Recently, Parkland added technology and infrastructure at some community hubs to provide virtual care. As of December 2021, Parkland has established six hubs where Community Health Workers (CHW), who are recruited and hired from these five ZIP codes, work in tandem with Parkland’s financial eligibility specialists to complete health and insurance coverage screenings. Using an EMR workflow developed exclusively for community screenings purposes, CHWs record real-time glucose test results and blood pressure measurements into the platform. This workflow also allows CHWs to schedule appointments when test results require the patient to follow up with a provider within three months. Concurrently, the patient’s insurance coverage eligibility assessment begins, providing patients the opportunity to have coverage by their follow-up appointment. Nurse Navigators engage patients in planning prior to their follow-up appointments by reviewing data entered in the EMR, consequently reducing the number of patients lost to care.
As stated above, African American and Hispanic women residing in southern Dallas County are more likely to be diagnosed with advanced breast cancer.
Parkland’s CHNA Breast Health Program aims to reduce the number of women who are diagnosed in the late stages of breast cancer by:
• Increasing the number of women who get a mammogram according to clinical guidelines, and
• Decreasing the number of women with abnormal mammogram results lost to care, i.e., do not receive their follow-up services according to clinical guidelines.
These two inversely proportional goals involve pulling and monitoring data from different platforms. To automate this complex multistep process, Parkland integrates screening results stored in Parkland’s mammography reporting and tracking software with data from its EMR system. This data integration allows Nurse Navigators to engage women who have an abnormal screening mammogram and ensure patients have the information to make informed decisions regarding their care plan. Patients are also linked to resources they need, such as transportation, childcare, and insurance coverage to complete the necessary follow-up appointments in accordance with guidelines or until cleared from treatment. Additionally, Parkland offers screenings beyond regular business hours and on weekends at non-conventional sites such as churches, grocery stores, or strip mall parking lots to increase access to mammogram services. Between 2020 and 2021, Parkland has decreased the percentage of women lost to care from 16.7 percent to less than 2 percent.

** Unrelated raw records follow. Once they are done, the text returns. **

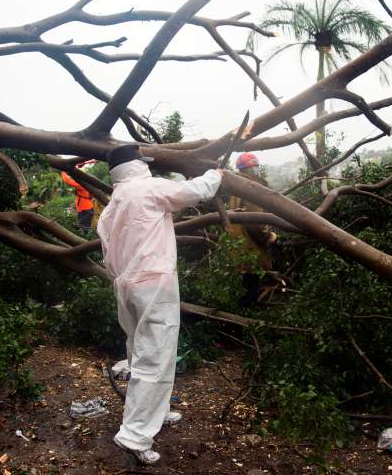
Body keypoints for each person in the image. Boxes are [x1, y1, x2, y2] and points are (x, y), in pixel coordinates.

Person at [97, 144, 222, 465]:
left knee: (140, 351)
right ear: (137, 166)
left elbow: (108, 256)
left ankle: (157, 411)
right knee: (156, 357)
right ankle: (135, 436)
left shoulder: (113, 205)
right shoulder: (148, 188)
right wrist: (216, 172)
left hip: (126, 286)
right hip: (154, 285)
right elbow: (198, 190)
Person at [225, 152, 277, 307]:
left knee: (245, 284)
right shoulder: (251, 189)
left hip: (239, 244)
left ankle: (243, 310)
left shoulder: (236, 186)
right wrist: (269, 237)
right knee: (251, 283)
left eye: (256, 167)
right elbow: (255, 223)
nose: (255, 171)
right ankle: (248, 318)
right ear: (244, 171)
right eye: (251, 168)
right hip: (250, 246)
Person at [60, 161, 95, 230]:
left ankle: (85, 239)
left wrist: (63, 171)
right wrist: (78, 165)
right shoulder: (87, 183)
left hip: (84, 209)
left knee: (83, 228)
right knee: (86, 227)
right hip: (88, 208)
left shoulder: (81, 185)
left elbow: (67, 180)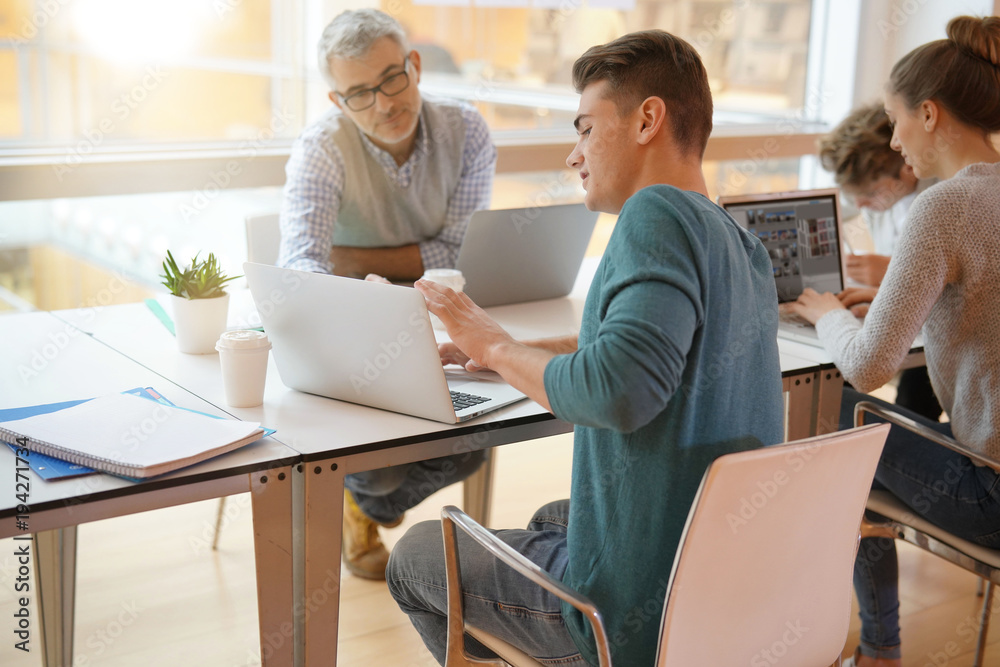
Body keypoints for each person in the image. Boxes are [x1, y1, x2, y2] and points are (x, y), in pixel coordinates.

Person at [387, 30, 784, 666]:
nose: (574, 155)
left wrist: (490, 345)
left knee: (416, 556)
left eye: (585, 129)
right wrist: (512, 349)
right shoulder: (740, 244)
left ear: (648, 119)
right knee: (552, 516)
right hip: (723, 586)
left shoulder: (653, 213)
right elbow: (662, 342)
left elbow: (616, 391)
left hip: (632, 620)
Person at [789, 15, 1000, 667]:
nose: (897, 138)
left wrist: (826, 310)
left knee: (838, 423)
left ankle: (880, 649)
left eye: (895, 117)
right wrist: (890, 298)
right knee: (881, 416)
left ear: (929, 114)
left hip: (991, 494)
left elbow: (865, 364)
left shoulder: (946, 208)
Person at [278, 8, 497, 580]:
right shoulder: (320, 148)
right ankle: (365, 496)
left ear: (415, 65)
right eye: (358, 93)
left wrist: (352, 260)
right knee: (375, 463)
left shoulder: (466, 130)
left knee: (476, 436)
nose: (382, 103)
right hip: (355, 330)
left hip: (444, 322)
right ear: (336, 100)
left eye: (391, 79)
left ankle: (362, 502)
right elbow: (302, 265)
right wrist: (363, 276)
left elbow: (459, 250)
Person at [818, 103, 942, 421]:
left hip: (935, 339)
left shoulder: (939, 201)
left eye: (870, 193)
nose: (861, 205)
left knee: (911, 388)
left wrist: (893, 274)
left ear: (907, 167)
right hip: (908, 315)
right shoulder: (883, 197)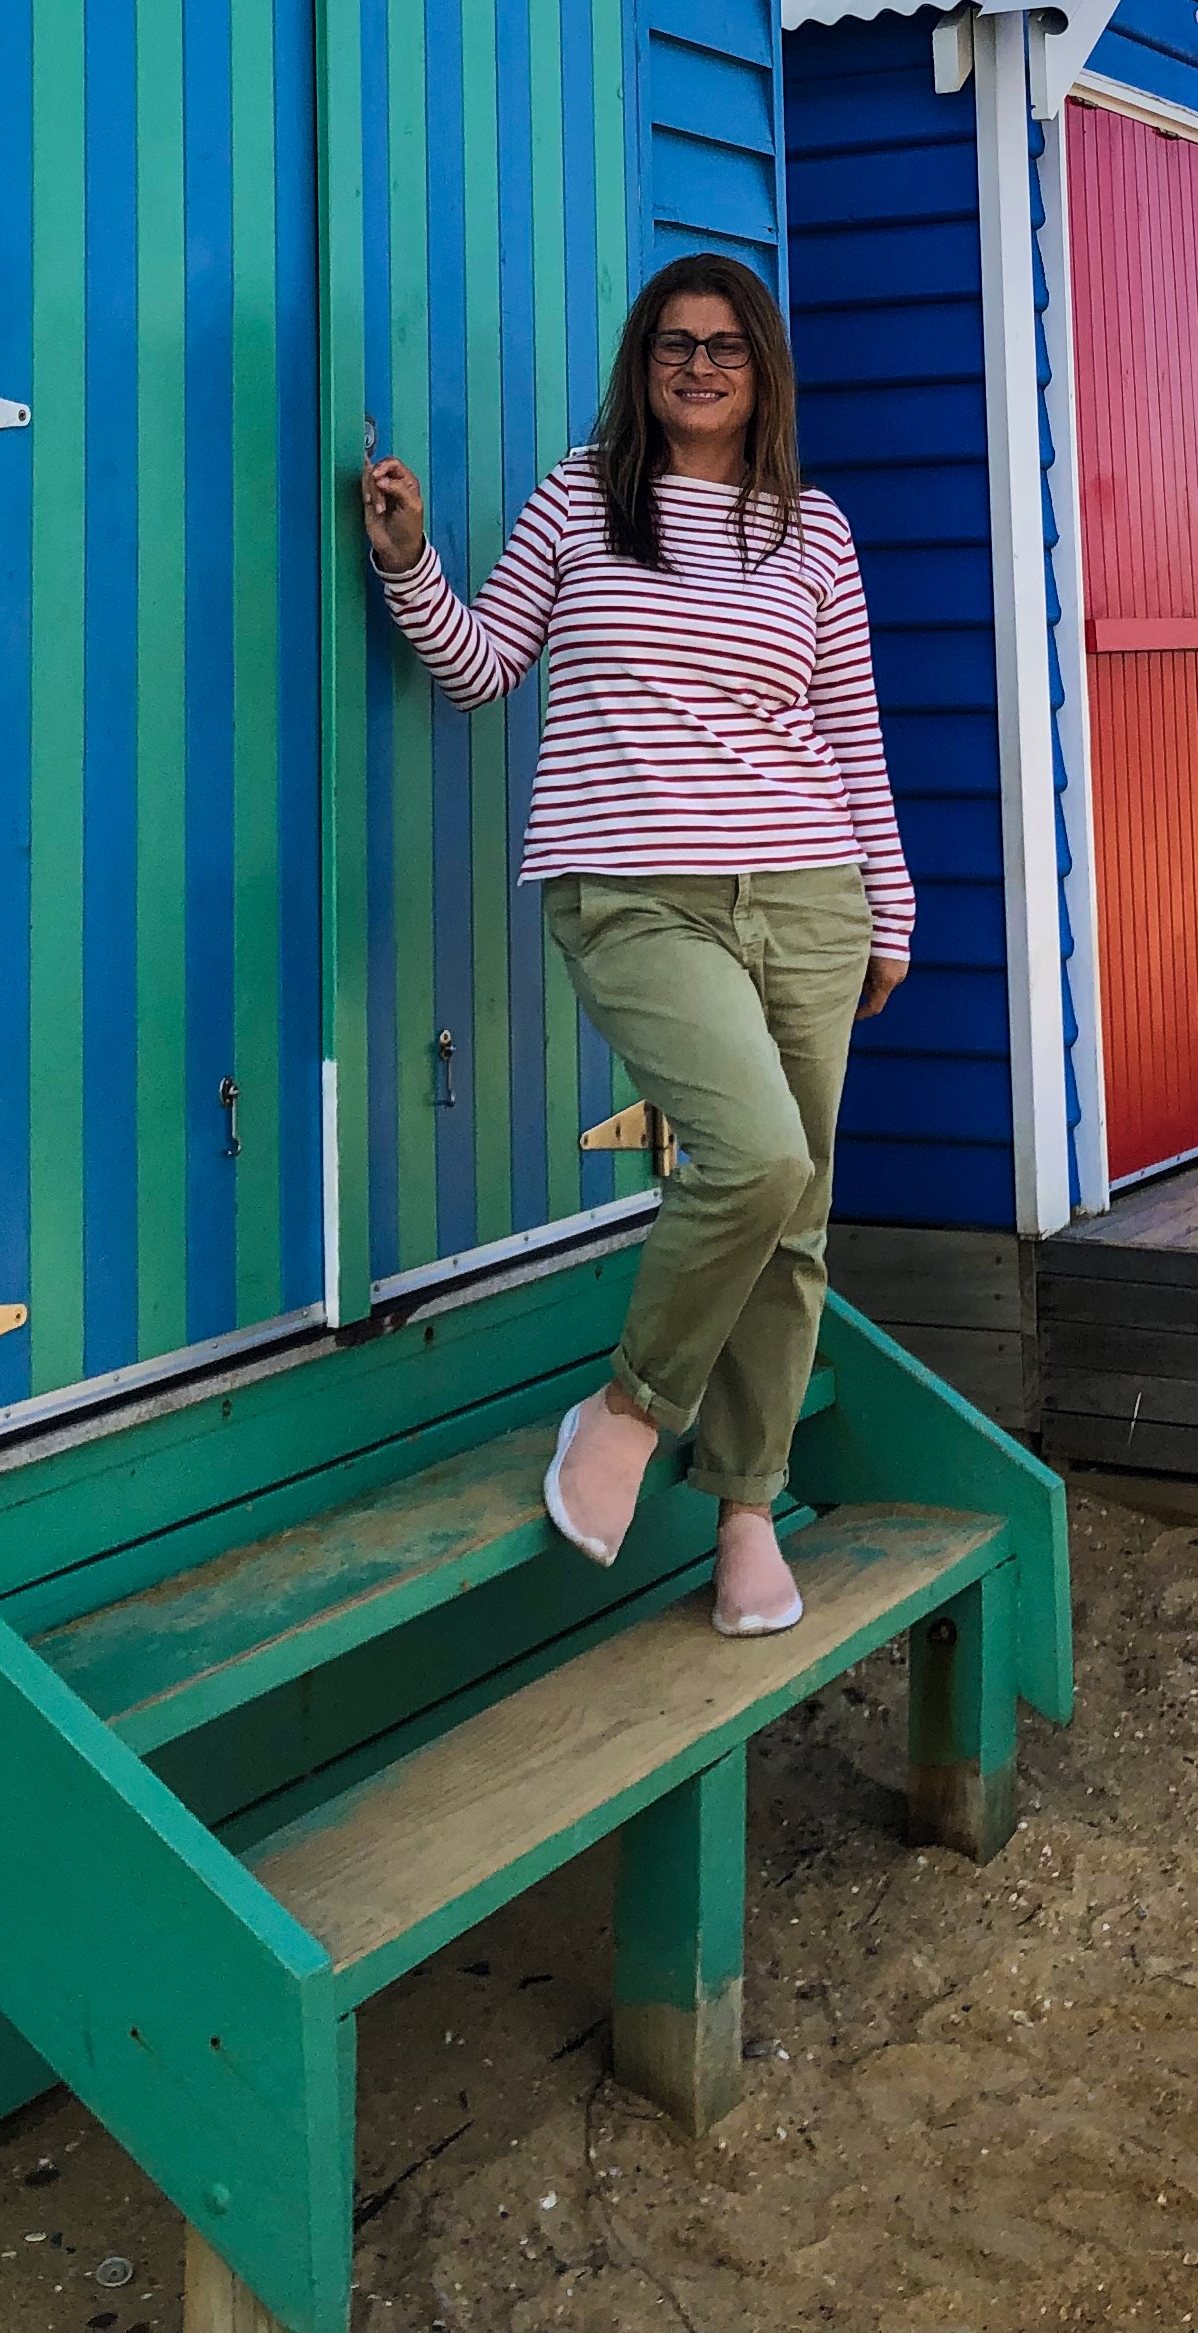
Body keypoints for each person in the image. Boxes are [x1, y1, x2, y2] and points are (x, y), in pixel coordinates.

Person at [361, 255, 911, 1639]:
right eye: (676, 344)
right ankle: (627, 1409)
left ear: (764, 368)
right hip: (634, 893)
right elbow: (485, 667)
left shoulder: (816, 530)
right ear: (643, 362)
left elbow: (849, 731)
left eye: (728, 346)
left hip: (807, 893)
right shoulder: (583, 493)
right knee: (757, 1157)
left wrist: (889, 910)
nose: (702, 366)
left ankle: (745, 1515)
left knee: (794, 1225)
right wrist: (407, 560)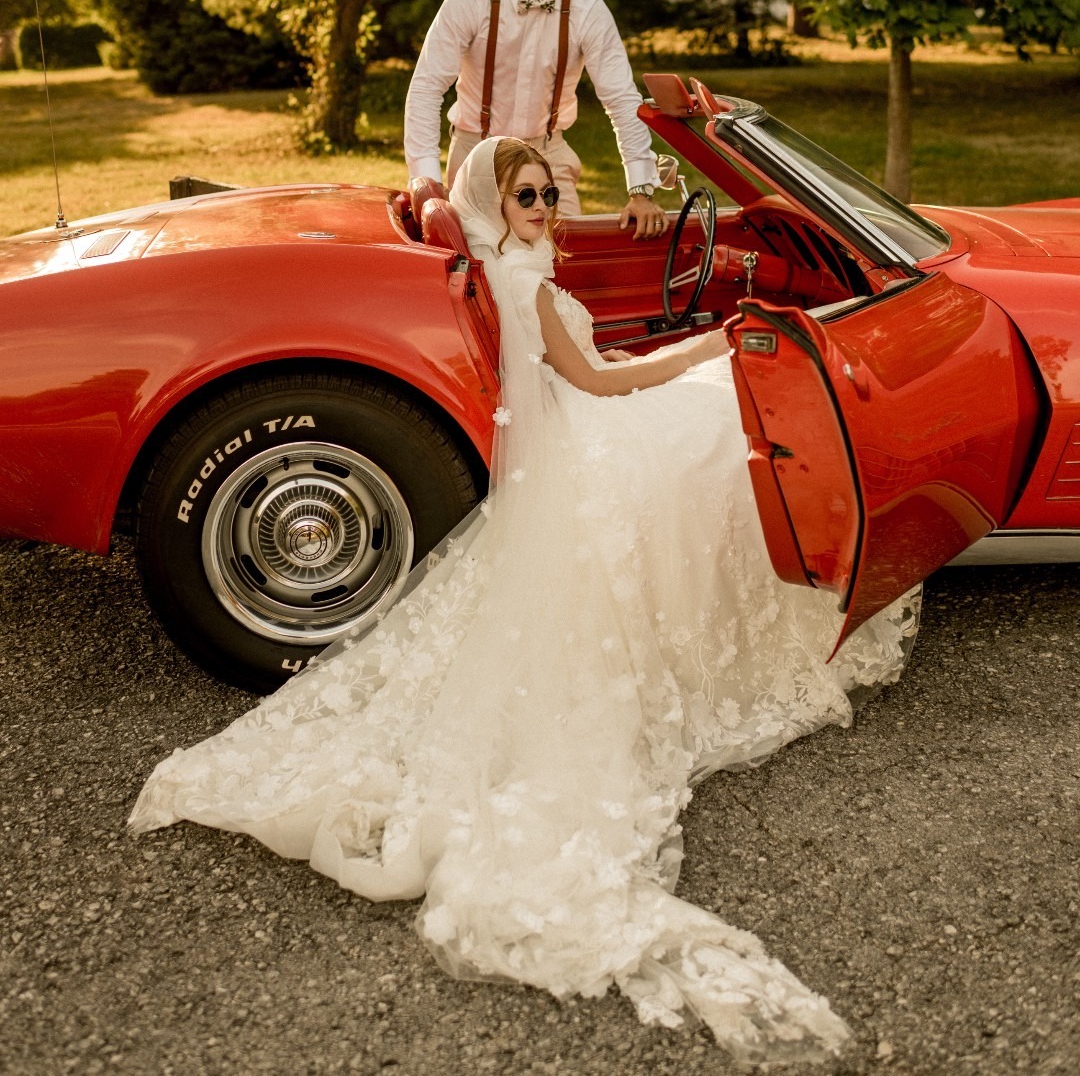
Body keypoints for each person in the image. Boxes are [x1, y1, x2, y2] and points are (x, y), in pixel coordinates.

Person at [129, 138, 920, 1065]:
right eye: (528, 194)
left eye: (551, 191)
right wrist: (707, 345)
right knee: (721, 415)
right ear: (496, 202)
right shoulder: (530, 284)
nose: (546, 205)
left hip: (566, 433)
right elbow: (597, 381)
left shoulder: (518, 265)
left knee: (713, 411)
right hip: (585, 432)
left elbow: (578, 367)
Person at [404, 0, 668, 239]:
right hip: (475, 156)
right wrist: (427, 185)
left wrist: (641, 190)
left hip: (549, 157)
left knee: (565, 263)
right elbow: (426, 89)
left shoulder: (588, 9)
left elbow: (621, 99)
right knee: (473, 273)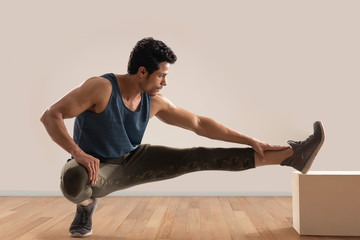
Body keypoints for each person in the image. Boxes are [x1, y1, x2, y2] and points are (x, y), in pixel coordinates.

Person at [41, 37, 325, 238]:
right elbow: (51, 115)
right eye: (161, 76)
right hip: (94, 168)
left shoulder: (154, 101)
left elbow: (200, 124)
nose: (165, 82)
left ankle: (292, 156)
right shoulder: (100, 88)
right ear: (142, 72)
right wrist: (78, 153)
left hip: (132, 161)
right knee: (73, 181)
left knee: (199, 156)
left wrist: (251, 140)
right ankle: (86, 206)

Parkland’s approach to leveraging data and technology to build a network of community hubs as the means to increase access to care and engage patients in their own care is a practical solution worth exploring.
Lastly, in partnership with Parkland Center for Clinical Innovation (PCCI), Parkland has created a sophisticated predictive model to identify children at risk for asthma and deployed an interactive text notification program for disease management. Parents of children who meet the risk criteria are contacted by a CHW who links them to a provider if they don’t have one and encourages them to enroll in the text program. The texts are designed to assist parents with medication adherence and follow their asthma treatment plan. Parents’ responses are gathered and shared with their pediatrician regularly. The pediatrician uses the information for treatment planning and management with parents.
Parkland’s approach to leveraging data and technology to build a network of community hubs as the means to increase access to care and engage patients in their own care is a practical solution worth exploring until the infrastructure of services in “desert zones” in Dallas County is addressed.